"My President Joseph Smith," he explained, "is the oldest son of Joseph Smith, who, when a boy of fifteen, was directed to the mound wherein he found the golden plates from which he compiled the Book of Mormon.

"He organized his church in 1830, when 25 years old, and between 1830 and 1844 his following numbered 200,000. In 1844 he was shot and killed for his anti-slavery sympathies,[1] and with him died his brother Hyrum. John Taylor, a Toronto convert of 1838, was wounded, but recovered. Joseph Smith's city of Nauvoo, Illinois, was wrecked, and in 1847, at Kanesville, Iowa, Brigham Young was elected president, though he still professed to hold the office in trust for the dead president's eldest son, also, Joseph, whom the father had consecrated as his successor.[2] Brigham Young reorganized[3] the church, rebaptized every member, including himself, and in 1848 (1847) he reached Salt Lake City. With him went the widow and children of Hyrum Smith, whose son Joseph F., is now president of the Utah church. The widow of the first president had refused to follow Young, and her boy Joseph was brought up in his father's footsteps, hating polygamy and other impurities. 'Young Joseph,' as he was called, connected himself with the Saints, who had rejected Brigham Young, and was elected their president. He was then 28 years old. In 1872 he was called to Washington, a report having reached the Government that Mormonism had again sprung up in Illinois.
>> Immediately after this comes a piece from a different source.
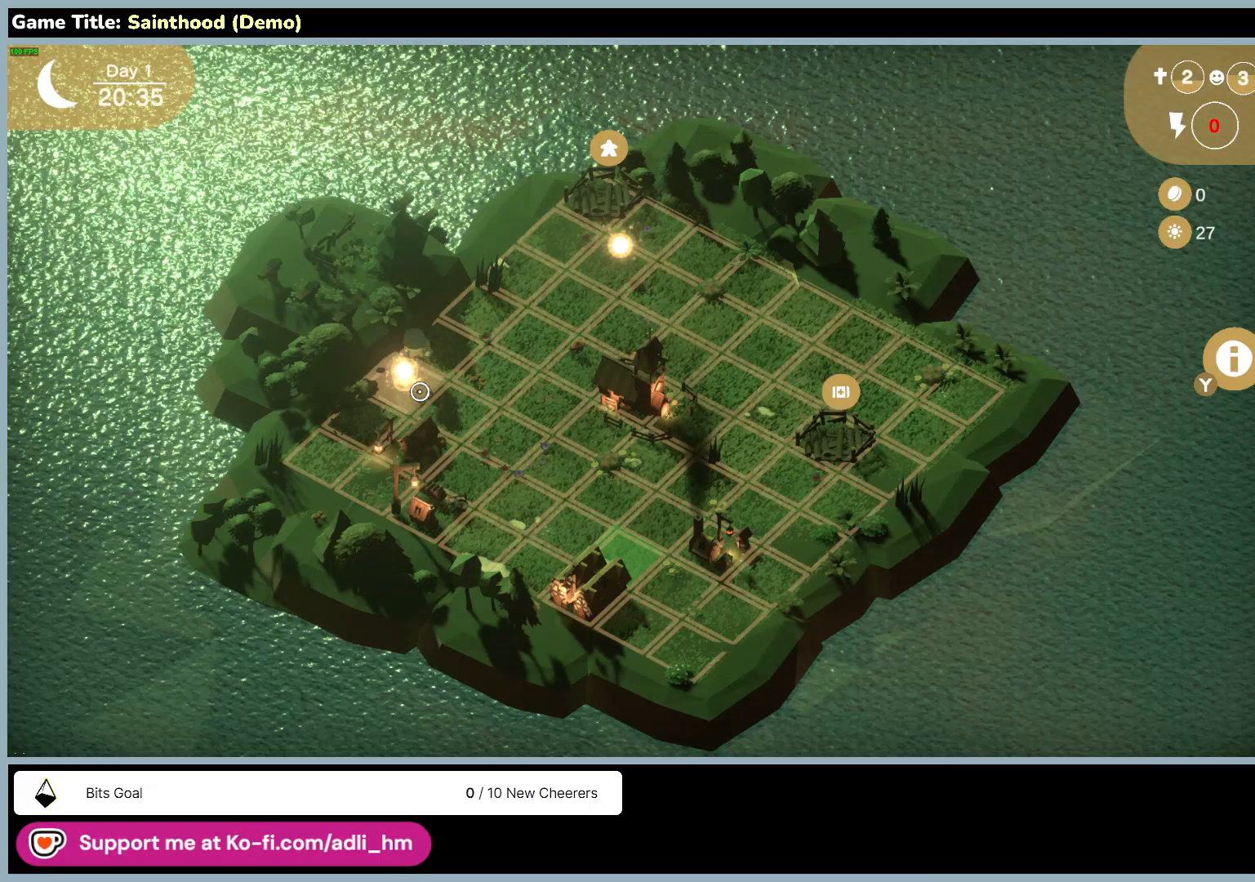
{"keys": [], "mouse": [], "events": [[67, "mouse_left", "up"]]}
He disproved the charge of polygamy and blood atonement, and demonstrated that Latter-day Saintism was in keeping with the law and supported by the Bible. Incorporation was granted, and we have prospered.

UPHELD DEATH

"Brigham Young, who had been under suspicion at Joseph Smith's death, introduced polygamy and blood atonement at Salt Lake City. Blood atonement meant death to anyone who left his church. Brigham Young's argument was that the apostate whose throat was cut from ear to ear, the favorite way, saved his soul, but his object was to keep his people under his iron heel. Young was a shrewd, bad man.

"I spent a day and a half with Joseph F. Smith at Salt Lake City three years ago, and he gave me a group photo of himself, his surviving five wives, and thirty-six children. His first wife was dead. She died broken-hearted and insane. Personally, Joseph F. Smith is a genial, kindly man, but he and I differed on Polygamy. I told him it was vile and wicked, always had been, and always would be. In appearance he resembles his cousin, my own president."
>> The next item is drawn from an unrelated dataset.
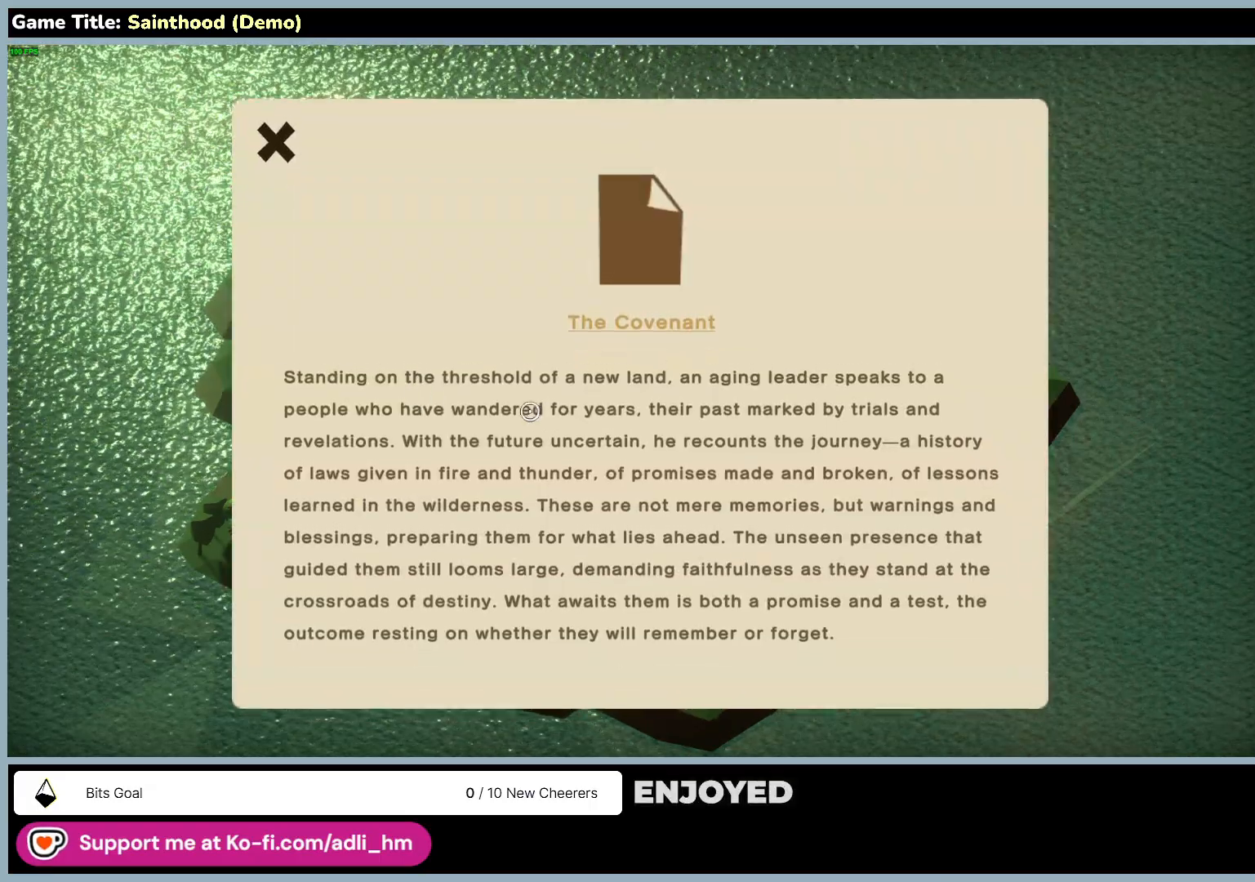
{"keys": [], "mouse": [], "events": []}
Mr. Evans is married, and has two children. The three faces look at you from his watch case. He has recently returned from the northwest. His faith has several thriving churches there, he says, while the Utah Mormons are settled in one part of Alberta.

Footnotes

[1.] Mr. Evans' declaration that the Prophet was killed for his anti- slavery sympathies is rather surprising, when we consider that he was in one of the anti-slave states, and the mob at Carthage was largely composed of men with very strong "anti-slavery sympathies." The fact is he and his brother Hyrum were martyred for their religion of which Celestial Marriage, (including Plural Marriage) formed a part. One of the charges made against them was that of teaching "polygamy."

[2.] In proof that the Prophet did not ordain or consecrate his son as his successor, the reader is referred to the affidavits of John W. Rigdon and Bathsheba W. Smith.

[3.] As the Church was never disorganized, it could not be reorganized. Mr. Evans has made a mistake. It was the Quorum of the First Presidency that was disorganized at the Prophet's death and which was reorganized when Brigham Young was elected President, and not the Church.